- **PROBLEM DETAILS**: Copy out all the lines in the records that include the word "ROCHELLE".

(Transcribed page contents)
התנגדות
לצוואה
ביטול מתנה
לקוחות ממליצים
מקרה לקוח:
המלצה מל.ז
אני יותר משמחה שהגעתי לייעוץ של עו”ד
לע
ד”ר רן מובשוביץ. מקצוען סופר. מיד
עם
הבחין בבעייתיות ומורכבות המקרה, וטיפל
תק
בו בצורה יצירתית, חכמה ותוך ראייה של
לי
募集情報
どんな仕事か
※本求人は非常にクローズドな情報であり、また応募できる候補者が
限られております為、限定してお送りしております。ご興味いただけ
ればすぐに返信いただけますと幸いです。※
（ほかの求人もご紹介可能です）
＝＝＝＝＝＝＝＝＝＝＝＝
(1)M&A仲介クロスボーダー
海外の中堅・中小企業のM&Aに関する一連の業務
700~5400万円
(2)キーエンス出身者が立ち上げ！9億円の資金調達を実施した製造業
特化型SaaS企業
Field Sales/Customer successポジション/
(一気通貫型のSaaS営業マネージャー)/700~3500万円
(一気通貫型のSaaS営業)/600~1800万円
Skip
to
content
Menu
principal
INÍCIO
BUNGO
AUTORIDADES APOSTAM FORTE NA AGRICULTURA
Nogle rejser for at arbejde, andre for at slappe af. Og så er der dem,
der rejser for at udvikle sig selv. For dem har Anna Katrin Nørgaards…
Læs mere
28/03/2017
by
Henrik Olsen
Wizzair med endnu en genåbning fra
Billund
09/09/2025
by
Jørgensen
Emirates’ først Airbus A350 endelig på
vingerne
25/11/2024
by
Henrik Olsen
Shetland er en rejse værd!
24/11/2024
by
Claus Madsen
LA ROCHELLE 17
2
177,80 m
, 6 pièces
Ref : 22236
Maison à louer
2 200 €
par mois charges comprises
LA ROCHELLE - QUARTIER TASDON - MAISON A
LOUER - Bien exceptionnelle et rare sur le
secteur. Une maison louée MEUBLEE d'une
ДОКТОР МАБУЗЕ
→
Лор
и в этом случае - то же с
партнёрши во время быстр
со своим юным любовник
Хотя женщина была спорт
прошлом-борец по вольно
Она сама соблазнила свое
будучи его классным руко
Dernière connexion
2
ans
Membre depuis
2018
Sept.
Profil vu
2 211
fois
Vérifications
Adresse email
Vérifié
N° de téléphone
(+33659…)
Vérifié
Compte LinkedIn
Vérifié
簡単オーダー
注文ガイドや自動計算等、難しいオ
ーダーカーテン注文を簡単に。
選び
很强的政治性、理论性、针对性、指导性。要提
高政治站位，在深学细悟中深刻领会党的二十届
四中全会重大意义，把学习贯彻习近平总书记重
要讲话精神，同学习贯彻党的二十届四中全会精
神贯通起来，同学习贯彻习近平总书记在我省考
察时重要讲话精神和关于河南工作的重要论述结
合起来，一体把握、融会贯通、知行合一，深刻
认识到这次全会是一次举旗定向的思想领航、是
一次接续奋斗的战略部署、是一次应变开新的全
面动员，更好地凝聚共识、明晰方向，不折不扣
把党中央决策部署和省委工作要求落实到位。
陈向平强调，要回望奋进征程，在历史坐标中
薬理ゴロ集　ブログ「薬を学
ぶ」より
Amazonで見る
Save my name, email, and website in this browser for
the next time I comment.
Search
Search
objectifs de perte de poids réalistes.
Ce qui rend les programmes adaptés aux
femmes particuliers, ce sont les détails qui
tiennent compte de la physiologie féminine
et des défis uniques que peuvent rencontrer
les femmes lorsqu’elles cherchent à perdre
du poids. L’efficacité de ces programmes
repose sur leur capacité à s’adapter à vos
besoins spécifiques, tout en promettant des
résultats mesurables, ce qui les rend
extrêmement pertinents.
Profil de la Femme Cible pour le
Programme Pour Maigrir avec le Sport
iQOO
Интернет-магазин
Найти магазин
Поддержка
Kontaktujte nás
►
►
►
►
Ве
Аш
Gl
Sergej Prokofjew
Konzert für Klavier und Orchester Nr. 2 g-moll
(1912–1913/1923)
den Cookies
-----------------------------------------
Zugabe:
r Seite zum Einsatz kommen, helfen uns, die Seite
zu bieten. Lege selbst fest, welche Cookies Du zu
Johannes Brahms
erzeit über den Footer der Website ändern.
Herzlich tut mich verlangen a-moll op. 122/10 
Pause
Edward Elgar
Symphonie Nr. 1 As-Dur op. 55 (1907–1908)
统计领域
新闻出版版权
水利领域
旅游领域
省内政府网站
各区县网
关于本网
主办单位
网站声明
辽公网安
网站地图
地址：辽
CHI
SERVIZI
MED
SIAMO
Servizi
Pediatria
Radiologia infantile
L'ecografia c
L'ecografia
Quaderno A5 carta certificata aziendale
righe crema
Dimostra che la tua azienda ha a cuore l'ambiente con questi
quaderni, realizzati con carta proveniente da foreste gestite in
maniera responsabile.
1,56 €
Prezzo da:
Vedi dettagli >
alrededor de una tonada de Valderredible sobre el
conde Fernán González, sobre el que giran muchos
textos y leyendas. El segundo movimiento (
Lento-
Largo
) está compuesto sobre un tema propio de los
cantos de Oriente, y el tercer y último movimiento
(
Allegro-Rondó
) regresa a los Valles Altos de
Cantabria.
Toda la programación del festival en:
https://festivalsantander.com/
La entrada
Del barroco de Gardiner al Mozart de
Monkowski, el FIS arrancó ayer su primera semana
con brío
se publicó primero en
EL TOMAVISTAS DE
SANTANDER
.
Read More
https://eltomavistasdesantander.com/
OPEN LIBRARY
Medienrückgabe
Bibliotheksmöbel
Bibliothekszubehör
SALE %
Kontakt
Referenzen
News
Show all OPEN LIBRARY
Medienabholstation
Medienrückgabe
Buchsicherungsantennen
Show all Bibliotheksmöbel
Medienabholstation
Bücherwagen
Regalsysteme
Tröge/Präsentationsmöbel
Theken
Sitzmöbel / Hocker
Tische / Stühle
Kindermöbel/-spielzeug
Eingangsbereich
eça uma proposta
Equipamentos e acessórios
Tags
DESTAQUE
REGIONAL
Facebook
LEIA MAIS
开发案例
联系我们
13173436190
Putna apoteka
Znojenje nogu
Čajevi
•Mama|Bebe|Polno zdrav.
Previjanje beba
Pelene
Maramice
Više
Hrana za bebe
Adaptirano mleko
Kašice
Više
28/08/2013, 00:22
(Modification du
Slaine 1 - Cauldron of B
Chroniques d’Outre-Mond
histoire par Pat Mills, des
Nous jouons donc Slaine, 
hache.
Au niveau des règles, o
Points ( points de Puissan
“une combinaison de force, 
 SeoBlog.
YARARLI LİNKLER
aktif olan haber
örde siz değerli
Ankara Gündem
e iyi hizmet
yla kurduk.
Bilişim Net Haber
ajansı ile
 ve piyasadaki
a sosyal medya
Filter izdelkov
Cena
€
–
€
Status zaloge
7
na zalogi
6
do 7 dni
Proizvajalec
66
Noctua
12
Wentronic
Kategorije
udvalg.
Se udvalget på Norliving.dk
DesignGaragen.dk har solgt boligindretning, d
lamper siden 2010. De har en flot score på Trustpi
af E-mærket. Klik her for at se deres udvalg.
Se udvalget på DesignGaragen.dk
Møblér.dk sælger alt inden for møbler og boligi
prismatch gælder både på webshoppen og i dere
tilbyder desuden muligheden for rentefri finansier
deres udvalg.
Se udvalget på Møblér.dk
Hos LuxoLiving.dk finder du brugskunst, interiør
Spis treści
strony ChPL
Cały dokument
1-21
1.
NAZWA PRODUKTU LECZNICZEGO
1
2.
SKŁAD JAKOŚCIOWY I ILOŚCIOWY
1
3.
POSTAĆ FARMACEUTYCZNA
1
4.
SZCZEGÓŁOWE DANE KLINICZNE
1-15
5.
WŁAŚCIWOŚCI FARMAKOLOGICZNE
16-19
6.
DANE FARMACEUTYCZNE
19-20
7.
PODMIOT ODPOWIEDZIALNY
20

- **SOLUTION FOR THIS TASK**:
LA ROCHELLE 17
LA ROCHELLE - QUARTIER TASDON - MAISON A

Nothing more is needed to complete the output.